Sunday, February 25, 2018

bionic mosquito: The Trees



There is unrest in the Forest
There is trouble with the trees
For the Maples want more sunlight
And the Oaks ignore their pleas.

-        The Trees, Rush


This book is a compilation of sixteen essays by Murray Rothbard.  The title of the book is also the opening essay: Egalitarianism as a Revolt Against Nature.  It is this opening essay that I will examine in this post.

For well over a century, the Left has generally been conceded to have morality, justice, and “idealism” on its side; the Conservative opposition to the Left has largely been confined to the “impracticality” of its ideals.

With this, Rothbard sets the stage.  The Conservatives have ceded the moral ground; by doing so, they have created an environment where the Left can achieve gradual change – over the long run “practicality” cannot succeed against “moral” and “ethical.”

Data segment -
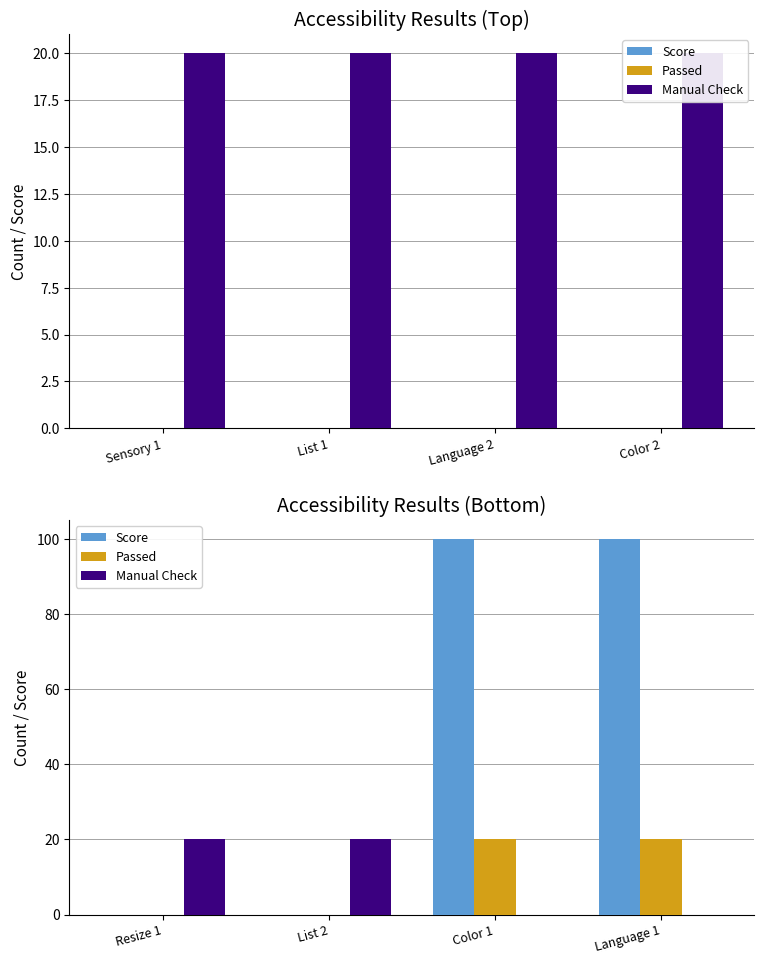

Which series changed the most between Resize 1 and Language 1?

Score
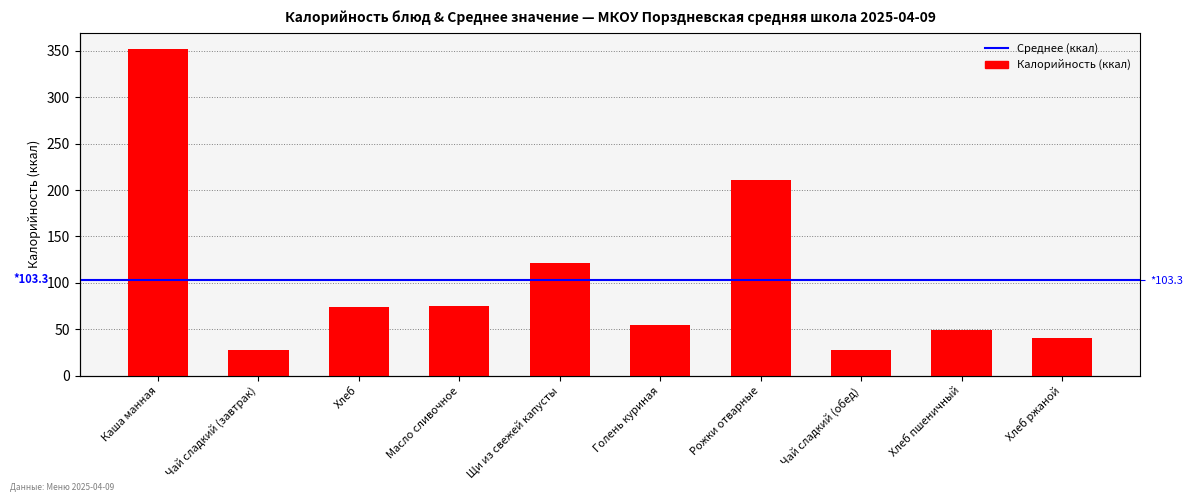

Rank the categories by value from lowest to highest.

Чай сладкий (завтрак), Чай сладкий (обед), Хлеб ржаной, Хлеб пшеничный, Голень куриная, Хлеб, Масло сливочное, Щи из свежей капусты, Рожки отварные, Каша манная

Tasks to perform -
- A) According to the blog post, how many essays does the book compile?
- B) List every quality that, according to the blog post, the Left has generally been conceded to have on its side.
- C) According to the blog post, why has the Left been able to achieve gradual change?
The listing is not needed here.

List of answers -
- A) Sixteen essays by Murray Rothbard.

- B) Morality, justice, and "idealism."

- C) The Conservatives ceded the moral ground and confined their opposition to the "impracticality" of the Left's ideals. Over the long run, "practicality" cannot succeed against "moral" and "ethical."